In Sophie’s Opinion

April 5, 2018

    It’s my last semester of school, and one of the assignments is to write two to three times a week in a Communication Technology journal. The idea is for us to recognize the day to day impact technology has on our lives, and the way we relate to each other.

    For the record, I’m pretty aware of technology, and the impact it’s had on human interactions. I own two teenagers, and work at a college, where I am surrounded by many, many teenagers, all looking for chargers, lost headphones, or the wifi password. I work at a place where colleagues and I will email each other information when sitting less than three feet from each other. I work at a place that has about twenty times more screens than books, and understand, that is the way things are now, so I don’t need to be reminded that technology is the almost the norm in most day to day conversations.
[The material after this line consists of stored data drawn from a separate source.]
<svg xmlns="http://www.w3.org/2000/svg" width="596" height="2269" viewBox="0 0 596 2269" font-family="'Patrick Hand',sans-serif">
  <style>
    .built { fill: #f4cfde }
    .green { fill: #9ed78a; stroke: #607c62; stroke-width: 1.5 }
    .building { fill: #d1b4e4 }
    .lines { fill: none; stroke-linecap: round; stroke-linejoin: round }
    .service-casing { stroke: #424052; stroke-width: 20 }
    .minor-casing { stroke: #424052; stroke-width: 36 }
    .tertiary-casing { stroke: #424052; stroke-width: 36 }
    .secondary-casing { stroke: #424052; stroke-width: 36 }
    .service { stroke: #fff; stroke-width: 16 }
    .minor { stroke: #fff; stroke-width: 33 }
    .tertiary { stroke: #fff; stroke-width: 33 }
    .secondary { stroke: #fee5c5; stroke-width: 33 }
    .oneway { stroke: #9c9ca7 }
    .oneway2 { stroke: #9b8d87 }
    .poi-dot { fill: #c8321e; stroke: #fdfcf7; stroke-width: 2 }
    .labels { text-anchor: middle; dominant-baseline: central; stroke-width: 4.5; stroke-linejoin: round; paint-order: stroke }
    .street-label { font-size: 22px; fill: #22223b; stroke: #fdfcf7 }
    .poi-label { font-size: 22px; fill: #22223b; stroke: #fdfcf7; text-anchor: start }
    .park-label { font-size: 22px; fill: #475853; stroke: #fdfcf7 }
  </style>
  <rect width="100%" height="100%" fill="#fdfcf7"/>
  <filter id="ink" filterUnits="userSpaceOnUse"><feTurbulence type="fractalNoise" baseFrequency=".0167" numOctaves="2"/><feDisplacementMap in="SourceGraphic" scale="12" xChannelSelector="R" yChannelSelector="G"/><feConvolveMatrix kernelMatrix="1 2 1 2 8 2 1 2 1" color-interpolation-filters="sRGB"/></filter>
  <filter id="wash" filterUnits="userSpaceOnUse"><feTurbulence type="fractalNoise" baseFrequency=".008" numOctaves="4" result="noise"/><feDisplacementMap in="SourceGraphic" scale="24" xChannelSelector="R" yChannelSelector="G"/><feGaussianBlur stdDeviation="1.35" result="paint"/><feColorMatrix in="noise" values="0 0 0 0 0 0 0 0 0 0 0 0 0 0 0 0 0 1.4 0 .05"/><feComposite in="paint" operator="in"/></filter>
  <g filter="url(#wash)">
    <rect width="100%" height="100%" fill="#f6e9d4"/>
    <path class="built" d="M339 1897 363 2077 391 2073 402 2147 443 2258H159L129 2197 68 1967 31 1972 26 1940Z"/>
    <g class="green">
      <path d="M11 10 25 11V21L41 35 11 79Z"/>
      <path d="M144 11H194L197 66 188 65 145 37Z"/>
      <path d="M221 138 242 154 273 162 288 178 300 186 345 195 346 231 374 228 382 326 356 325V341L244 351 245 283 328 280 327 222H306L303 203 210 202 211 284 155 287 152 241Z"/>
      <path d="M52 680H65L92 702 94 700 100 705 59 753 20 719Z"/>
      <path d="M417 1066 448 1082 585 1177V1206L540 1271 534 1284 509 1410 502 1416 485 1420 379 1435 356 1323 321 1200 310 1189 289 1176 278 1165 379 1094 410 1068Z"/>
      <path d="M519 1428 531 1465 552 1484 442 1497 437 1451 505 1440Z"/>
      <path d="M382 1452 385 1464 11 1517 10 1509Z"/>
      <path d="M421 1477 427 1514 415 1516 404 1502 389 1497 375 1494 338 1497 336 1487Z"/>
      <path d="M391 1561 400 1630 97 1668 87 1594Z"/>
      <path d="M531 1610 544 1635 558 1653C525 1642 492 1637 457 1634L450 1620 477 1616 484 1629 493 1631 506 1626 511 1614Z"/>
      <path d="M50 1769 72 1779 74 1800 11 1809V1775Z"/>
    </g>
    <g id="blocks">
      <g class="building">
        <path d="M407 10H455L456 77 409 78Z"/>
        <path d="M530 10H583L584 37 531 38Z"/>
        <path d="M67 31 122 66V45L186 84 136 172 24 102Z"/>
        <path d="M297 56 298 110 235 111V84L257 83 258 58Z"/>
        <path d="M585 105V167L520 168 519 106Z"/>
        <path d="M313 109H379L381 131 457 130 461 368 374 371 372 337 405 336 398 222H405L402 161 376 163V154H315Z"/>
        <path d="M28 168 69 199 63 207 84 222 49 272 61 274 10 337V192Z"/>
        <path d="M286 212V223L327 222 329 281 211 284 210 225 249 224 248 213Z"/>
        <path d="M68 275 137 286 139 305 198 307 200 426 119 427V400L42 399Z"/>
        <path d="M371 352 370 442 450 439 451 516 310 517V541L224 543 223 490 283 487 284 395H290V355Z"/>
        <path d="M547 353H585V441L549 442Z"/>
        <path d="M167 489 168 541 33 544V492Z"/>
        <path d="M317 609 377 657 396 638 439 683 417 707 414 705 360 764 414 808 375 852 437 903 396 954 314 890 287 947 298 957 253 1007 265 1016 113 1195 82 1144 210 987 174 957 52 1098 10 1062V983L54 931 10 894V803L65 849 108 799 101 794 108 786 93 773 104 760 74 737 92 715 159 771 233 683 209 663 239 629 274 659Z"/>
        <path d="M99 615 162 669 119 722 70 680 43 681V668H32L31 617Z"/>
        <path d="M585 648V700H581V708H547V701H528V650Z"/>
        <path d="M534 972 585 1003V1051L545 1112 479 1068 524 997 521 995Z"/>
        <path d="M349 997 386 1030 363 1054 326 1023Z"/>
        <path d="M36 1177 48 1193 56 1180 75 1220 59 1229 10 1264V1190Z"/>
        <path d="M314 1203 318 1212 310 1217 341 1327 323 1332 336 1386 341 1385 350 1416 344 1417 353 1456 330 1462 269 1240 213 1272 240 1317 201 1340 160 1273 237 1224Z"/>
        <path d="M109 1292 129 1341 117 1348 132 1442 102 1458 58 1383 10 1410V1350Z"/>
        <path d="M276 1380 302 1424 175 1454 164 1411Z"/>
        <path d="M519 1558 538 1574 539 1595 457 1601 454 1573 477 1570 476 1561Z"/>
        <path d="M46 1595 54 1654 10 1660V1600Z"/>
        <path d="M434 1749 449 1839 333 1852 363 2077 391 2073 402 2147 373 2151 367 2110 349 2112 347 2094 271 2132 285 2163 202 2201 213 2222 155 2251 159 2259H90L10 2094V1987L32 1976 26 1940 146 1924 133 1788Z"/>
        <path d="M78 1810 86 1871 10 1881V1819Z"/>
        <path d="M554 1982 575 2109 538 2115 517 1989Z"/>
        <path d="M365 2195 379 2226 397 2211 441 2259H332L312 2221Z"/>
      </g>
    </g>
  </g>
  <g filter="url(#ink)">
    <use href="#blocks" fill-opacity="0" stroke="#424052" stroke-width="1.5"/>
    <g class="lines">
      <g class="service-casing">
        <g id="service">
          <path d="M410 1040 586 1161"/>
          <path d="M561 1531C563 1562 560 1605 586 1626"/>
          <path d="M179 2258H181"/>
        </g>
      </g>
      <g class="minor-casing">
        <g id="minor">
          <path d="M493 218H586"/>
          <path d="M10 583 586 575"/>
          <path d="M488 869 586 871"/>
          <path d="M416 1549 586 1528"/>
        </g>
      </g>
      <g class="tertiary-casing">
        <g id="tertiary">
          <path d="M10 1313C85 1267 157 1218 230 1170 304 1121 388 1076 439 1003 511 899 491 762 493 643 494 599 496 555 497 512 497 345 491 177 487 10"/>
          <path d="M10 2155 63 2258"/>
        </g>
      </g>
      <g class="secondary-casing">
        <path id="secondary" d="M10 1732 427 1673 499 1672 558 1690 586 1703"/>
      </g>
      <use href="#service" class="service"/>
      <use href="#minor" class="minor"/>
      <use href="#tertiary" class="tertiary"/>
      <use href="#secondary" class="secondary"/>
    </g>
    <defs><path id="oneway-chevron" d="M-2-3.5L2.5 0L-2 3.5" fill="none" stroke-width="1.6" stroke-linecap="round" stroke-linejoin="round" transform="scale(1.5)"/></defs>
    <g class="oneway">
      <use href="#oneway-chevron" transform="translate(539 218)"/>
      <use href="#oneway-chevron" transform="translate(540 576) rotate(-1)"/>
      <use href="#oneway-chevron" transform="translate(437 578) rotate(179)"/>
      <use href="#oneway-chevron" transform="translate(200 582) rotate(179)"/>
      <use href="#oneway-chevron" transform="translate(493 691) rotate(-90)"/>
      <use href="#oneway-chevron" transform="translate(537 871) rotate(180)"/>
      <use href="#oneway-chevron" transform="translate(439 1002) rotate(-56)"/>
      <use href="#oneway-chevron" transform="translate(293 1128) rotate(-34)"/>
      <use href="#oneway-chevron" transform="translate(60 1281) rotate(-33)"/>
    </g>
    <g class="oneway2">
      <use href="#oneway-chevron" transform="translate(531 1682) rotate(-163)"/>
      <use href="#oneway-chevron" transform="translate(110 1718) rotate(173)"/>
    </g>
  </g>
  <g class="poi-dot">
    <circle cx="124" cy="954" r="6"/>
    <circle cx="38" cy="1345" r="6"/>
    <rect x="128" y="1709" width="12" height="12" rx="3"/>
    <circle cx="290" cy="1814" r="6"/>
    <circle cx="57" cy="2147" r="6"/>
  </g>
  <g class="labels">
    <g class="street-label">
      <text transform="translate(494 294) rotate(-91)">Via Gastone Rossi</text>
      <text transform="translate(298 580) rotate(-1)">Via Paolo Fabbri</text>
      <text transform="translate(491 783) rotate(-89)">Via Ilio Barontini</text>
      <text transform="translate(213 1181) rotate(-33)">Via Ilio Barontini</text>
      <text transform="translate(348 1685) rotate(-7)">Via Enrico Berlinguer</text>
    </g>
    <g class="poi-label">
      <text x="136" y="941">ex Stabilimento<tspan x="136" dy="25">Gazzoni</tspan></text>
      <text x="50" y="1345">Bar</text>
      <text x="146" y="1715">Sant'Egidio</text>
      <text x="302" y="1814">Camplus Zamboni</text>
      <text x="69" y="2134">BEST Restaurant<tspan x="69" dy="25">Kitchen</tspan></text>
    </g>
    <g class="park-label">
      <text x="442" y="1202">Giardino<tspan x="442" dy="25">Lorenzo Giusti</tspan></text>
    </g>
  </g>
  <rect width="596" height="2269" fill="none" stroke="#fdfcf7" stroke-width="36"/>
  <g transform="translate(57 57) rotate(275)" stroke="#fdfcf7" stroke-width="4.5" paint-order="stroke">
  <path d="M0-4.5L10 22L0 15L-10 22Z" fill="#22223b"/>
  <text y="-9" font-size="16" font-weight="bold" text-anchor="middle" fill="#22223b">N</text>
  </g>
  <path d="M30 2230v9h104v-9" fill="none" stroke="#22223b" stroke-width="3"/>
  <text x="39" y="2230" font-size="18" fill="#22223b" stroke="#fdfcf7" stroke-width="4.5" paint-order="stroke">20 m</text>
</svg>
    I sound grumpy about this, and I’m not. Technology has allowed me to share my essays and poems with an audience that doesn’t consist of Mom and my friend that just lost his job and will to listen to anything. It’s an easy way to remind someone to clean their room, without having to listen to the response or the lack of one. I enjoy crafting a well written email, I appreciate always having a camera, (I never had a camera, or if I did, I could never find it. Now, if I can’t find my camera, I can call it.)

    My own issue with technology is once I’ve started, it’s hard to stop. Right now, I’m wrapping up this assignment so I can go downstairs and spend some time with my dog, Sophie, the Most Significant Child, because she will remain one. But I just noticed a text from a student on my phone, my laptop is already open. If I answer the text, I’m going to end up on the website. If I look on the website, I’ll spot an incorrect date, or remember I was supposed to email the woman from Madison Park about a tour. Once I email her, I’ll remember I haven’t called my mother yet today, because the woman from Madison Park is named Cindy, and Mom is Sheila, and I really do like talking to my mom. She’ll ask me how Sophie is, because she’s afraid to ask about the kids this late at night, she’s a worrier, and I’ll feel guilty because Sophie will be downstairs, waiting, and has been since I started this entry.

    So, I’ll prove myself wrong, and just stop. It is hard to walk away from technology, but at the end of the day, I’d rather spend some time with Sophie, the Silent. She’s aware I’m spending too little time at the park, and too much time chattering, one way or another, on screens. Sophie is not a fan.

 An assignment for writing class (in other words, I don’t usually define myself in the third person).

Julie is 50 years old. She was happy to hear the instructor refer to a demographic as 25 to 54; it made her feel better to be part of a group that includes 25 year olds.

Julie is a mom, a daughter, an employee, a writer, a walker of dogs, a lover of pop songs, a gym rat, and a couch potato.

Julie is funny, selfish, kind, creative, moody, optimistic, outgoing, and introverted. She is concerned about social justice, global warming and Justin Bieber’s tattoos.

She spends too much time worrying about whether her baseboards are clean, or if her kids are wearing wrinkled shirts. She spends too little time worrying about the floors, or cleaning out her refrigerator.

She spends too little time in the woods, and, according to her dog, too little time with her dog.

She spends too much time outside, and, according to her cats, too much time with her dog.

Julie has room in her heart for her cats and her dogs, her kids and her mom, but will never find a space to appreciate the bliss of clean cabinets, or drawers that make sense.

This is Julie in October 2017, on a Tuesday night, writing for a Communications class.